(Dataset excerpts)
^^^^^^^^
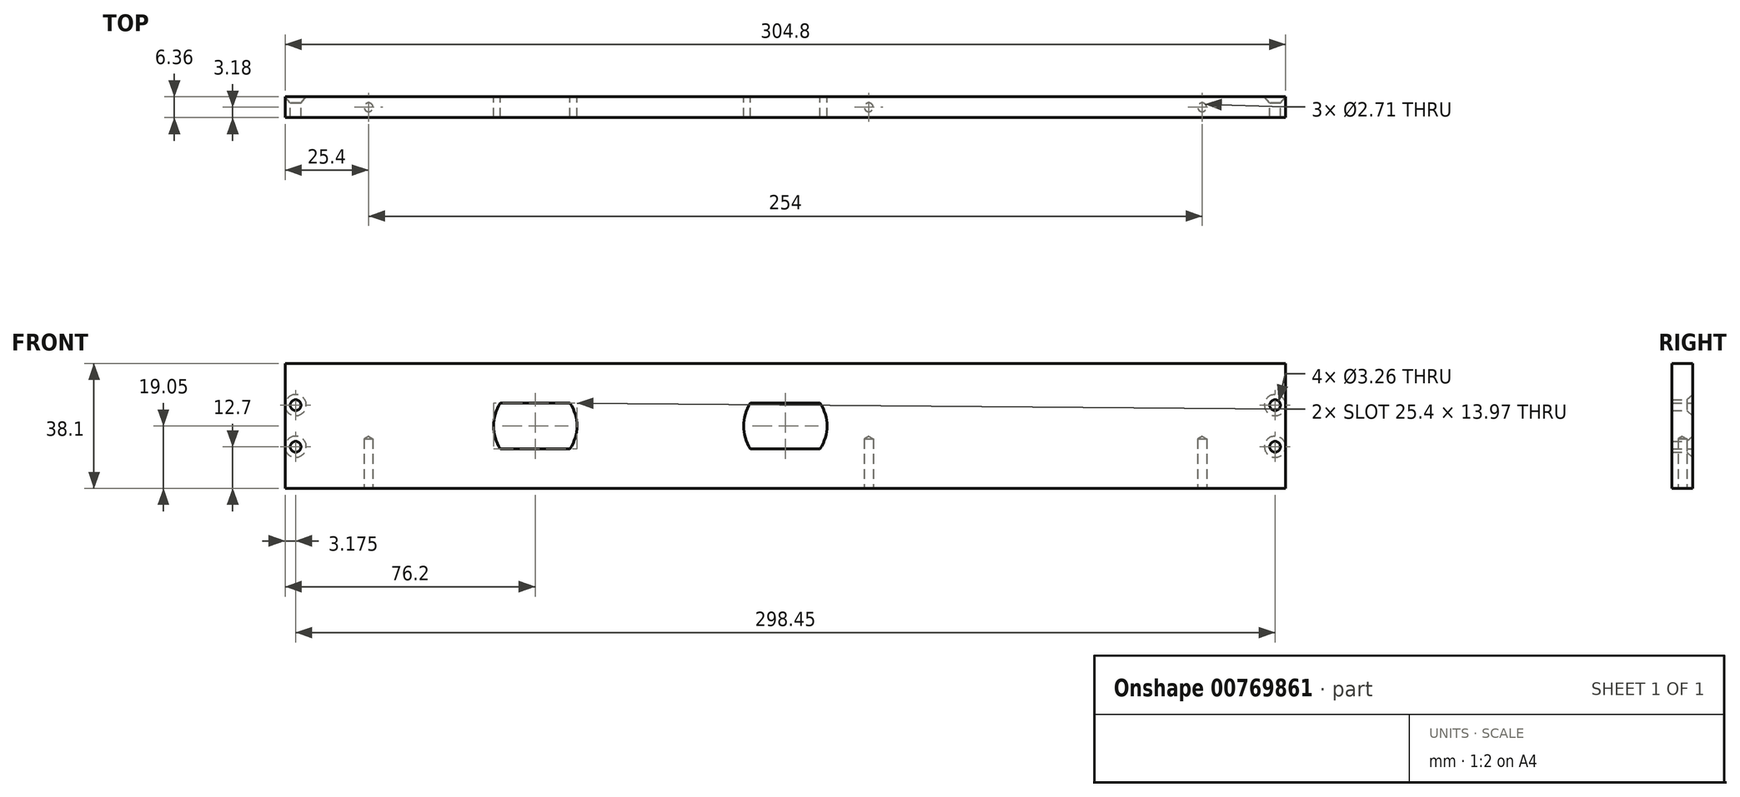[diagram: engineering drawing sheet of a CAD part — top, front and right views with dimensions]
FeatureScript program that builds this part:
annotation { "Feature Type Name" : "Feature", "Feature Type Description" : "" }
export const myFeature = defineFeature(function(context is Context, id is Id, definition is map)
    precondition{}
    {
        {
            var Q0;
            Q0=qCreatedBy(makeId("Top.planeOp"),FACE);
            var sketch = newSketch(context, id + "F0", { "sketchPlane" : qUnion([Q0])});
            skLineSegment(sketch, "E0.bottom", {"start": v(-152.4, 3.17) * mm, "end": v(152.4, 3.17) * mm});
            skLineSegment(sketch, "E0.top", {"start": v(-152.4, -3.18) * mm, "end": v(152.4, -3.18) * mm});
            skLineSegment(sketch, "E0.left", {"start": v(-152.4, 3.17) * mm, "end": v(-152.4, -3.18) * mm});
            skLineSegment(sketch, "E0.right", {"start": v(152.4, 3.17) * mm, "end": v(152.4, -3.18) * mm});
            skLineSegment(sketch, "E1", {"start": v(-152.4, 3.17) * mm, "end": v(152.4, -3.17) * mm, "construction": true});
            skSolve(sketch);
        }
        {
            var Q0;
            Q0 = qSketchRegion(id + "F0", true);
            extrude(context, id + "F1", {"entities" : qUnion([Q0]), "depth" : 38.1 * mm, "offsetDistance" : 25.4 * mm});
        }
        {
            var Q0;
            Q0=makeQuery(id+"F1.opExtrude","CAP_FACE",FACE,{"disambiguationData":[OSD([sQuery(id+"F0.wireOp",EDGE,"E0.bottom"),sQuery(id+"F0.wireOp",EDGE,"E0.top"),sQuery(id+"F0.wireOp",EDGE,"E0.left"),sQuery(id+"F0.wireOp",EDGE,"E0.right")])],"isStart":true});
            var sketch = newSketch(context, id + "F2", { "sketchPlane" : qUnion([Q0])});
            skLineSegment(sketch, "E2", {"start": v(-152.4, 0) * mm, "end": v(152.4, 0) * mm, "construction": true});
            skPoint(sketch, "E3", {"position": v(-127, 0) * mm});
            skPoint(sketch, "E4", {"position": v(25.4, 0) * mm});
            skPoint(sketch, "E5", {"position": v(127, 0) * mm});
            skSolve(sketch);
        }
        {
            var Q0;
            Q0=sQuery(id+"F2.wireOp",VERTEX,"E3");
            var Q1;
            Q1=sQuery(id+"F2.wireOp",VERTEX,"E5");
            var Q2;
            Q2=sQuery(id+"F2.wireOp",VERTEX,"E4");
            var Q3;
            Q3=makeQuery(id+"F1.opExtrude","SWEPT_BODY",BODY,{"disambiguationData":[OSD([sQuery(id+"F0.wireOp",EDGE,"E0.bottom"),sQuery(id+"F0.wireOp",EDGE,"E0.top"),sQuery(id+"F0.wireOp",EDGE,"E0.left"),sQuery(id+"F0.wireOp",EDGE,"E0.right")])]});
            hole(context, id + "F3", {"style" : HoleStyle.SIMPLE, "endStyle" : HoleEndStyle.BLIND, "standardTappedOrClearance" : lookupTablePath({ "standard" : "ANSI", "engagement" : "75%", "pitch" : "32 tpi", "size" : "#6", "type" : "Tapped" }), "standardBlindInLast" : lookupTablePath({ "standard" : "ANSI", "engagement" : "75%", "pitch" : "32 tpi", "size" : "#6", "type" : "Tapped" }), "holeDiameter" : 2.7 * mm, "majorDiameter" : 3.5 * mm, "showTappedDepth" : true, "holeDepth" : 15.08 * mm, "tappedDepth" : 12.7 * mm, "tapClearance" : 3, "locations" : qUnion([Q0, Q1, Q2]), "scope" : qUnion([Q3])});
        }
        {
            var Q0;
            Q0=makeQuery(id+"F1.opExtrude","SWEPT_FACE",FACE,{"disambiguationData":[OSD([sQuery(id+"F0.wireOp",EDGE,"E0.bottom")])]});
            var sketch = newSketch(context, id + "F4", { "sketchPlane" : qUnion([Q0])});
            skLineSegment(sketch, "E6", {"start": v(-149.22, 38.1) * mm, "end": v(-149.22, 0) * mm, "construction": true});
            skLineSegment(sketch, "E7", {"start": v(149.22, 38.1) * mm, "end": v(149.22, 0) * mm, "construction": true});
            skPoint(sketch, "E8", {"position": v(-149.22, 25.4) * mm});
            skPoint(sketch, "E9", {"position": v(-149.22, 19.05) * mm});
            skPoint(sketch, "E10", {"position": v(-149.22, 12.7) * mm});
            skPoint(sketch, "E11", {"position": v(149.22, 19.05) * mm});
            skPoint(sketch, "E12", {"position": v(149.22, 25.4) * mm});
            skPoint(sketch, "E13", {"position": v(149.22, 12.7) * mm});
            skSolve(sketch);
        }
        {
            var Q0;
            Q0=sQuery(id+"F4.wireOp",VERTEX,"E8");
            var Q1;
            Q1=sQuery(id+"F4.wireOp",VERTEX,"E10");
            var Q2;
            Q2=sQuery(id+"F4.wireOp",VERTEX,"E12");
            var Q3;
            Q3=sQuery(id+"F4.wireOp",VERTEX,"E13");
            var Q4;
            Q4=makeQuery(id+"F1.opExtrude","SWEPT_BODY",BODY,{"disambiguationData":[OSD([sQuery(id+"F0.wireOp",EDGE,"E0.bottom"),sQuery(id+"F0.wireOp",EDGE,"E0.top"),sQuery(id+"F0.wireOp",EDGE,"E0.left"),sQuery(id+"F0.wireOp",EDGE,"E0.right")])]});
            hole(context, id + "F5", {"style" : HoleStyle.C_SINK, "endStyle" : HoleEndStyle.THROUGH, "standardTappedOrClearance" : lookupTablePath({ "standard" : "ANSI", "fit" : "Normal (ASME)", "size" : "#4", "type" : "Clearance" }), "standardBlindInLast" : lookupTablePath({ "fit" : "Free", "standard" : "ANSI", "size" : "#4", "type" : "Clearance" }), "holeDiameter" : 3.26 * mm, "cSinkDiameter" : 6.48 * mm, "cSinkAngle" : 82 * degree, "majorDiameter" : 6.35 * mm, "tappedDepth" : 11.84 * mm, "tapClearance" : 3, "startFromSketch" : true, "locations" : qUnion([Q0, Q1, Q2, Q3]), "scope" : qUnion([Q4])});
        }
        {
            var Q0;
            Q0=makeQuery(id+"F1.opExtrude","SWEPT_FACE",FACE,{"disambiguationData":[OSD([sQuery(id+"F0.wireOp",EDGE,"E0.bottom")])]});
            var sketch = newSketch(context, id + "F6", { "sketchPlane" : qUnion([Q0])});
            skLineSegment(sketch, "E14", {"start": v(-152.4, 19.05) * mm, "end": v(152.4, 19.05) * mm, "construction": true});
            skArc(sketch, "E15", {"start": v(-10.6, 26.04) * mm, "mid": v(-12.7, 19.05) * mm, "end": v(-10.6, 12.07) * mm});
            skArc(sketch, "E16", {"start": v(86.8, 12.07) * mm, "mid": v(88.9, 19.05) * mm, "end": v(86.8, 26.04) * mm});
            skLineSegment(sketch, "E17.bottom", {"start": v(-10.6, 26.04) * mm, "end": v(10.6, 26.04) * mm});
            skLineSegment(sketch, "E17.top", {"start": v(-10.6, 12.07) * mm, "end": v(10.6, 12.07) * mm});
            skLineSegment(sketch, "E17.left", {"start": v(-10.6, 26.04) * mm, "end": v(-10.6, 12.07) * mm, "construction": true});
            skLineSegment(sketch, "E17.right", {"start": v(10.6, 26.04) * mm, "end": v(10.6, 12.07) * mm, "construction": true});
            skLineSegment(sketch, "E18.bottom", {"start": v(65.6, 26.04) * mm, "end": v(86.8, 26.04) * mm});
            skLineSegment(sketch, "E18.top", {"start": v(65.6, 12.07) * mm, "end": v(86.8, 12.07) * mm});
            skLineSegment(sketch, "E18.left", {"start": v(65.6, 26.04) * mm, "end": v(65.6, 12.07) * mm, "construction": true});
            skLineSegment(sketch, "E18.right", {"start": v(86.8, 26.04) * mm, "end": v(86.8, 12.07) * mm, "construction": true});
            skArc(sketch, "E19.trimOffspring", {"start": v(10.6, 12.07) * mm, "mid": v(12.7, 19.05) * mm, "end": v(10.6, 26.04) * mm});
            skArc(sketch, "E20.trimOffspring", {"start": v(65.6, 26.04) * mm, "mid": v(63.5, 19.05) * mm, "end": v(65.6, 12.07) * mm});
            skSolve(sketch);
        }
        {
            var Q0;
            Q0 = qSketchRegion(id + "F6", true);
            extrude(context, id + "F7", {"entities" : qUnion([Q0]), "operationType" : NewBodyOperationType.REMOVE, "oppositeDirection" : true, "depth" : 25.4 * mm, "offsetDistance" : 25.4 * mm});
        }
    });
^^^^^^^^
Gather every line of the material above that contains the string "entities".

*REPLY*:
            extrude(context, id + "F1", {"entities" : qUnion([Q0]), "depth" : 38.1 * mm, "offsetDistance" : 25.4 * mm});
            extrude(context, id + "F7", {"entities" : qUnion([Q0]), "operationType" : NewBodyOperationType.REMOVE, "oppositeDirection" : true, "depth" : 25.4 * mm, "offsetDistance" : 25.4 * mm});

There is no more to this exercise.